E l otro día, el cineasta Adrián Caetano me decía que el género policial sigue teniendo una nobleza rendidora. Coincido: el policial sigue vivo y tiene de todo. En la misma semana me encontré con un libro que termina el día del ataque a Pearl Harbour y otro que empieza cuando Japón se rinde. Es cierto que el policial da para mucho, pero Tokio también: no hay una ciudad parecida y sólo Sofia Coppola ha sido insensible a sus encantos.
Pero vayamos por partes, aunque no se trata de relatos de descuartizados, aunque sí de cabezas cortadas en un caso y de mujeres estranguladas en el otro. El primer libro es Tokyo Station, de Martin Cruz Smith (1942), un autor mucho más interesante de lo que sugiere la Wikipedia, siempre tan floja en literatura. Smith escribió Gorki Park, espectacular novela de intriga e inesperado retrato de la Unión Soviética bajo Brezhnev, y es siempre entretenido, imaginativo y romántico, pero también preciso en cuanto al contexto. Buenos ejemplos son sus dos novelas dedicadas a la energía atómica: Los álamos, sobre la construcción de la bomba, y Tiempo de lobos, sobre Chernobil y sus consecuencias. Tokyo Station es tal vez su ficción más libre y Smith logra plantar una narración disparatada, una mezcla de Casablanca con Madame Butterfly bajo la supervisión de Mishima, en un contexto hiperrealista: los últimos días del Tokio de preguerra, una ciudad en ebullición, con el tremendo contraste entre el dominante nacionalismo militarista y un submundo colorido, marginal y cosmopolita, ideal para que el héroe de la novela sea un pariente del Rick Blaine de Bogart, jugador cínico pero de corazón blando envuelto en todo tipo de intrigas amorosas y maniobras de espionaje. Pero al leer como el general Tojo, a punto de lanzar a su país a una aventura descabellada, arenga a la multitud y les promete el triunfo en un discurso enceguecido de voluntarismo (“La clave de la victoria radica en la misma fe en la victoria. Han pasado veintiséis siglos desde su fundación, y nuestro Imperio jamás ha sido vencido en el campo de batalla”) el lector argentino no puede menos que evocar al General Galtieri y la euforia con la que su demencia criminal era aplaudida por sus compatriotas.

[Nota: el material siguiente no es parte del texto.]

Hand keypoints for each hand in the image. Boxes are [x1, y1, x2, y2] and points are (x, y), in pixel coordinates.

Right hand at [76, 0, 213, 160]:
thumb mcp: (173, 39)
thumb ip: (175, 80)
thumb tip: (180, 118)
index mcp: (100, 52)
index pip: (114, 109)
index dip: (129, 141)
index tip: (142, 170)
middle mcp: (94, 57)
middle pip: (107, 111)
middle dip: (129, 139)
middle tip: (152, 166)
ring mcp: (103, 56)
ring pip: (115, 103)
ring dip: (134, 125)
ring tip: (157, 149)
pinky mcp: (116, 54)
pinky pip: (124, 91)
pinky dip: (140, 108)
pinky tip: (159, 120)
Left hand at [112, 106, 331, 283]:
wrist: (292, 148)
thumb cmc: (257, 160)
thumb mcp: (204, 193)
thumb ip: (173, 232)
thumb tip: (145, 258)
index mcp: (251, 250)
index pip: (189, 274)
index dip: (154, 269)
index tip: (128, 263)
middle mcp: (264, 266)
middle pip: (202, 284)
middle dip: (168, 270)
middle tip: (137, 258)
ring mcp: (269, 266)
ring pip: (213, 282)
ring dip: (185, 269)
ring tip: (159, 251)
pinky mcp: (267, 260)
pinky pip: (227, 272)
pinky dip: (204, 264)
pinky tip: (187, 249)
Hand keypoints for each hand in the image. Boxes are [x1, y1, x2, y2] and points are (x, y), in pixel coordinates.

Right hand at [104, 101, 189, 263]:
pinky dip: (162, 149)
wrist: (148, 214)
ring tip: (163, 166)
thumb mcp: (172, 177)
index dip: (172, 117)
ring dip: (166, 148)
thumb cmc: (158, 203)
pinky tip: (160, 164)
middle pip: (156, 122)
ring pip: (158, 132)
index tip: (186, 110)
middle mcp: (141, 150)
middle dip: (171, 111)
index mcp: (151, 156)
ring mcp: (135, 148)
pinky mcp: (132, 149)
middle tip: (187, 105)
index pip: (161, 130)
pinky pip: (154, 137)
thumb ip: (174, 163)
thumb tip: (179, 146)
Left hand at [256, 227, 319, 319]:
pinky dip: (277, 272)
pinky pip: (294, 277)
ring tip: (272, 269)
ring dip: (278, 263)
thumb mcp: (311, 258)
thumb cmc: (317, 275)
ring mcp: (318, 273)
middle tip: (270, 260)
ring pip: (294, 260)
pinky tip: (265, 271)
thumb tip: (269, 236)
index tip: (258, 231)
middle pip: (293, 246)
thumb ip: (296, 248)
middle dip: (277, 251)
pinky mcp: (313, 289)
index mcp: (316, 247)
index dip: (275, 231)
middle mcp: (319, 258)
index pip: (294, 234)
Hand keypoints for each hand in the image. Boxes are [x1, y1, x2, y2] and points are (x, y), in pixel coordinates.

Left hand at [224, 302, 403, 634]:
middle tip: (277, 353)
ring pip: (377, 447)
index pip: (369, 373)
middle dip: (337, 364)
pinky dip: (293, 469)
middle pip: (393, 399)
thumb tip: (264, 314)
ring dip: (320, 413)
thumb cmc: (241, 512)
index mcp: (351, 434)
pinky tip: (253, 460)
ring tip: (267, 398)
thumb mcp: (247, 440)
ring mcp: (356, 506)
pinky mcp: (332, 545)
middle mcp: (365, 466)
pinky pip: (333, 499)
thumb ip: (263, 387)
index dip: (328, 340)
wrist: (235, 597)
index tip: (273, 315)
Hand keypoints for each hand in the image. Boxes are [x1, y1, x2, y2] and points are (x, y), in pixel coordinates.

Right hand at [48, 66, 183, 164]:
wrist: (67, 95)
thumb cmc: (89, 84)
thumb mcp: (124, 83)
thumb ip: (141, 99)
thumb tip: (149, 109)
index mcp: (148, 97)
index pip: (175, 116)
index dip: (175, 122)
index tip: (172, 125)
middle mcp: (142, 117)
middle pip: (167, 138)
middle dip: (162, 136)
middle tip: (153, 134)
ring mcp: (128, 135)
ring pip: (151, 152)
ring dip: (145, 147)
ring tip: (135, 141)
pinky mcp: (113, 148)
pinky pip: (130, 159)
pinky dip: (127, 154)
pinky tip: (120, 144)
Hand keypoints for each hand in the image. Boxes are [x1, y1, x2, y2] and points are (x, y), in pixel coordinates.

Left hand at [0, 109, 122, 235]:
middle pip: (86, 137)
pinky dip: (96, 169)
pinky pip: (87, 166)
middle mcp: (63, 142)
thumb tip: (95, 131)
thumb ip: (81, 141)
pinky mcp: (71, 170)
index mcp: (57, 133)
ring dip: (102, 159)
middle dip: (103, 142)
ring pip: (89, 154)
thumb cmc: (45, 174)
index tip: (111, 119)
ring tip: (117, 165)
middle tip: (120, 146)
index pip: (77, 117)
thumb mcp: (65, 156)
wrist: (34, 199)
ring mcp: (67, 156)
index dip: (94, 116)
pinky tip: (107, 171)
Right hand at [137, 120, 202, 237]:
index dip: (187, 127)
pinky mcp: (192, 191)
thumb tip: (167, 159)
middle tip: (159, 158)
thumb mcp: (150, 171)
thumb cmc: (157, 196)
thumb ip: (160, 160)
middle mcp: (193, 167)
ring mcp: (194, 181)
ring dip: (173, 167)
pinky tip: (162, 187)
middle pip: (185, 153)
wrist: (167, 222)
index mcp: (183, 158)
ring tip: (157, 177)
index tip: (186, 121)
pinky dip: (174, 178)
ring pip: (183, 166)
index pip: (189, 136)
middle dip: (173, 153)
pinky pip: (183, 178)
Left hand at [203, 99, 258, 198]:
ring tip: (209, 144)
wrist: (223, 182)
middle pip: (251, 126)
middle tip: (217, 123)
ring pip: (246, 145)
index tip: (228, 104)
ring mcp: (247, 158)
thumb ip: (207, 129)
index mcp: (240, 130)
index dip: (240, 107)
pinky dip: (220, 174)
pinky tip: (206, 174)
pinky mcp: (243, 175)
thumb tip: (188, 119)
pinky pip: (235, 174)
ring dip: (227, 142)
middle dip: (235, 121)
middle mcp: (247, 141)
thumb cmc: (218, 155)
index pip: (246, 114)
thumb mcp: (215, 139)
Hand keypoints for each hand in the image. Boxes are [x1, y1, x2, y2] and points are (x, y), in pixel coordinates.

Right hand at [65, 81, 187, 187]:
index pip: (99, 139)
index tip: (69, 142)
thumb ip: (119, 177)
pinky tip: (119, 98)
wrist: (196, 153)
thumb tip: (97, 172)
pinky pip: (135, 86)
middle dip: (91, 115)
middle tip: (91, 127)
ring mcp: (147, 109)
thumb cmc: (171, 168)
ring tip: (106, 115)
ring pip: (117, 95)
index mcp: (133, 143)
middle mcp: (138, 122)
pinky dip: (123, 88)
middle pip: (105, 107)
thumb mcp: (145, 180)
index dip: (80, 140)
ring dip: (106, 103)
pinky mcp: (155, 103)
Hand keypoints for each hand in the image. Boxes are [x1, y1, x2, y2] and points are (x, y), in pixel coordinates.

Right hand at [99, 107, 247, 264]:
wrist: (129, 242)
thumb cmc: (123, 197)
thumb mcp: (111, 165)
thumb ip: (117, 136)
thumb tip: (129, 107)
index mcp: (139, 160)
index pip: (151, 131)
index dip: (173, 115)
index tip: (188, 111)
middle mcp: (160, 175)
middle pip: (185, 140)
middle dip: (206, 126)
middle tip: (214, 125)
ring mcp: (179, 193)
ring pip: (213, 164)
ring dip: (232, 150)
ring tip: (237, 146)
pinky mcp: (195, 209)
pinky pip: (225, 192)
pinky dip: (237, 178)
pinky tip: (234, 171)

El otro libro es Tokio, año cero, de David Peace. Está basado en el caso de un asesino serial y ambientado en una ciudad en la miseria, devastada por los bombardeos y ocupada por los americanos. El héroe es ahora un policía sucio, psicótico, corrupto y obsesivo cuyo rítmico monólogo interior Piece reproduce hasta un paroxismo celiniano: “¿Es el negro blanco? ¿O es el blanco negro? ¿Son los hombres las mujeres? ¿O son las mujeres los hombres? ¿Son los valientes los que están asustados? ¿O bien los que están asustados son los valientes?” Peace –autor del cuarteto de novelas Red Riding, cuyo trasfondo es el deterioro social de la clase obrera en Leeds– vivió quince años en Japón y el país lo fascina, con sus enormes contradicciones y su flagrante locura. Lúgubre y sórdido, Tokio año cero es la contrapartida del burbujeante Tokyo Station, pero también su consecuencia lógica desde el punto de vista histórico. Ambos me tuvieron en vilo, aunque al final quedé un poco decepcionado: el de Smith tiene un final abierto, pero el de Peace no lo entendí. Aun así son atractivos los policiales.